A la fin du mois d'août, EUROFINS SCIENTIFIC avait plongé en quelques séances de près de 20%, suite à la publication de ses résultats pour le premier semestre. Ceux-ci étaient en repli, à cause d'une baisse des demandes d'analyses émanant des entreprises, et d'une augmentation des investissements, indispensables pour adapter à ses propres normes de nombreux laboratoires dans le monde, en particulier dans les pays dits émergents.
Comme nous le prévoyions dès le 2 septembre, en commentaire au post intitulé " EUROFINS SCIENTIFIC, trois mois plus tard ", le titre a peu à peu rejoint la zone support des 30-31 euros, tout en tentant mollement de rebondir en direction de deux résistances situées respectivement vers les 34 puis 32 euros, mais sans parvenir à les briser :
En regard des fondamentaux, la situation était peu tenable, dans la mesure où EUROFINS SCIENTIFIC se trouvait valorisée aux deux-tiers de son chiffre d'affaires annuel, alors qu'elle est bénéficiaire, et que son endettement est sous contrôle. Il ne manquait qu'un événement ou une annonce quelconque pour inverser la tendance.
Ce fut chose faite hier, avec la publication des résultats pour le troisième trimestre. Malgré des marchés encore affectés par une baisse de la demande, le résultat net, qui était en retrait au premier semestre, a progressé de plus de 30%, de même que ce sont améliorées la marge opérationnelle, qui souffrait jusqu'à présent du coût des restructurations, et la trésorerie, qui est redevenue positive.

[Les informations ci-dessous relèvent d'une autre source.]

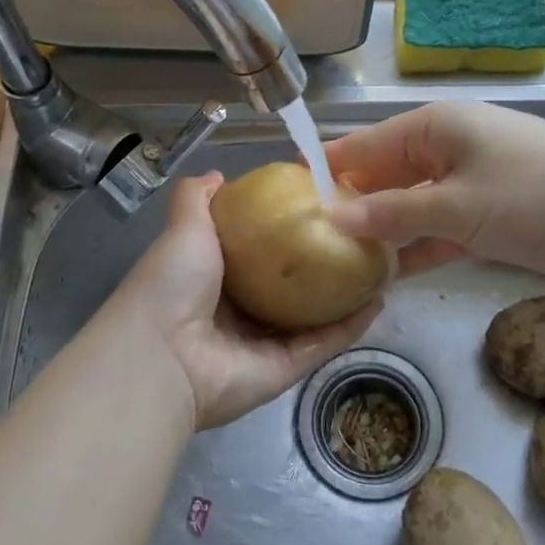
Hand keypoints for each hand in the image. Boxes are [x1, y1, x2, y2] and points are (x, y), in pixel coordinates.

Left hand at [106, 173, 380, 430]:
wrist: (165, 355)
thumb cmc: (173, 282)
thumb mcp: (184, 226)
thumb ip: (197, 199)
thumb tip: (217, 175)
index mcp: (213, 279)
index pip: (254, 252)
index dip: (282, 231)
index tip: (315, 207)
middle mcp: (239, 312)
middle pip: (288, 286)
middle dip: (318, 264)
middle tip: (356, 235)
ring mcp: (264, 344)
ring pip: (313, 316)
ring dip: (344, 294)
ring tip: (378, 264)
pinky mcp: (286, 369)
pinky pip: (324, 343)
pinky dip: (352, 325)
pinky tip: (379, 297)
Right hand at [326, 101, 544, 278]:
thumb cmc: (537, 196)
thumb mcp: (458, 207)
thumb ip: (393, 213)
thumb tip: (332, 216)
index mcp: (431, 128)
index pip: (361, 146)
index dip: (323, 170)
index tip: (285, 199)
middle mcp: (443, 146)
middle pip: (381, 176)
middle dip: (349, 208)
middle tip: (307, 245)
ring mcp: (467, 179)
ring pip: (408, 205)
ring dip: (381, 233)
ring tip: (338, 265)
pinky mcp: (486, 211)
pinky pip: (437, 226)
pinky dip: (417, 246)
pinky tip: (388, 274)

Et, surtout, la direction, qui avait préféré fin août ne pas se prononcer sur les perspectives à court terme, affiche pour la fin de l'année une confiance retrouvée, et annonce une profitabilité accrue, avec de très bons retours sur investissements. Un discours que les investisseurs préfèrent à l'incertitude, et qu'ils n'ont pas hésité à payer au prix fort.

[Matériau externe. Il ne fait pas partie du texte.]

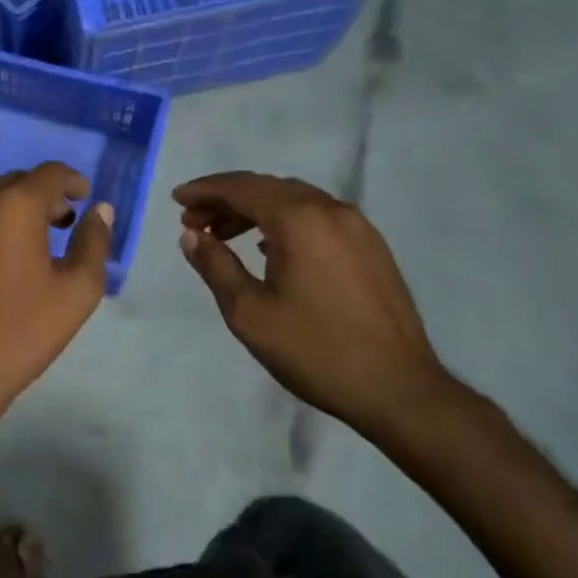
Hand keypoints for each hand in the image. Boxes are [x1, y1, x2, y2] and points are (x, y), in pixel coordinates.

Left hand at [0, 163, 113, 430]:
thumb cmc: (19, 335)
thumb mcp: (76, 293)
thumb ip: (94, 242)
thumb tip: (99, 209)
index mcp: (14, 206)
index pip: (49, 174)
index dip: (70, 181)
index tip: (79, 198)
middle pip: (11, 184)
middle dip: (36, 199)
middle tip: (51, 227)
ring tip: (8, 251)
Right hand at [173, 172, 456, 439]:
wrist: (400, 390)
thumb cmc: (317, 350)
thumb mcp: (250, 313)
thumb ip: (215, 266)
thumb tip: (191, 236)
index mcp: (300, 219)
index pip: (242, 187)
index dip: (205, 190)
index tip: (177, 199)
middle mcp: (331, 210)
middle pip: (268, 188)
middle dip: (226, 199)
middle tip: (193, 221)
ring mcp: (357, 227)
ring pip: (294, 201)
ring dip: (254, 211)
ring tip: (223, 235)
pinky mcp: (371, 248)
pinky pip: (317, 218)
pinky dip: (283, 222)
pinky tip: (268, 249)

Dans le cours de la séance d'hier, le titre, qui avait clôturé la veille à 31,26 euros, a brisé ses deux résistances, pour finir au fixing à 36,25 euros, soit cinq centimes sous sa moyenne mobile à 100 jours. Au final, plus de 3% du capital auront été échangés et, pour l'essentiel, au-dessus des 35 euros.
Même si un tel jour de fête est souvent suivi d'un reversal day – qui pourrait être une occasion pour se placer à bon compte –, il est peu probable que le titre repasse désormais sous l'ancienne résistance, devenue support, des 34 euros, sauf à parier sur un effondrement général des marchés.

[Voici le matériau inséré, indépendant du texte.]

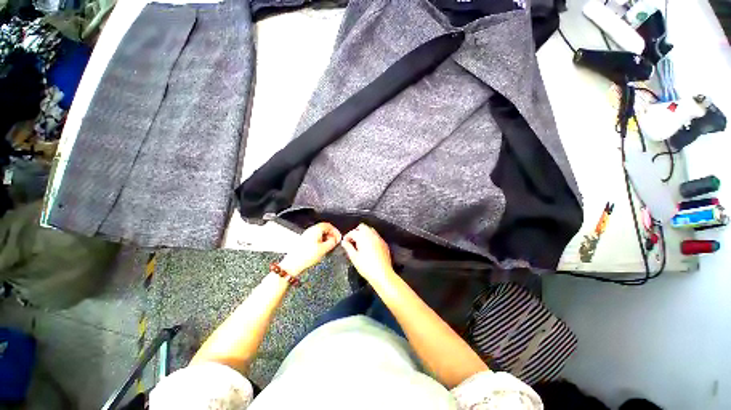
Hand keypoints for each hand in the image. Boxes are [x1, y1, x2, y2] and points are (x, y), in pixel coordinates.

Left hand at [279, 222, 341, 276]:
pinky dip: (321, 241)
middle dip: (331, 234)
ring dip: (326, 238)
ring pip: (319, 233)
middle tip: (335, 241)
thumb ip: (332, 242)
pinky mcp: (304, 241)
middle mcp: (310, 231)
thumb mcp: (324, 249)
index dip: (335, 231)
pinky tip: (322, 248)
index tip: (338, 237)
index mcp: (315, 230)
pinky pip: (315, 238)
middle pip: (324, 228)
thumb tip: (335, 240)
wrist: (293, 264)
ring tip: (329, 246)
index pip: (328, 225)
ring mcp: (306, 235)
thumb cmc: (306, 256)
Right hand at [341, 224, 394, 282]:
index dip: (347, 236)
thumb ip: (348, 247)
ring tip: (360, 243)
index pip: (353, 232)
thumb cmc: (366, 267)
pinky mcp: (384, 243)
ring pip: (370, 230)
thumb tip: (344, 242)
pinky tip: (368, 246)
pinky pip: (376, 236)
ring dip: (364, 233)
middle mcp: (372, 235)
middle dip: (356, 231)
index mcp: (363, 237)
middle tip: (352, 240)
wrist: (382, 274)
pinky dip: (371, 237)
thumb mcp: (354, 257)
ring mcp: (379, 238)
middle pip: (362, 227)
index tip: (345, 242)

EUROFINS SCIENTIFIC devrait donc continuer à rattraper son retard dans les semaines à venir, et se diriger vers la prochaine résistance, située à 38 euros. Celle-ci une fois franchie, le gap ouvert suite à la dégringolade du titre à la fin août devrait aspirer le titre vers le haut, et le ramener dans la zone des 40 euros – un niveau de cotation qui correspondrait à une valorisation boursière encore inférieure de 15% au chiffre d'affaires annuel, alors que les résultats sur les trois derniers mois devraient être plus que satisfaisants.
Notre robot est d'ailleurs confiant : rentré sur la valeur en mai 2009, au cours de 36,11 euros, il conseille de conserver la position haussière.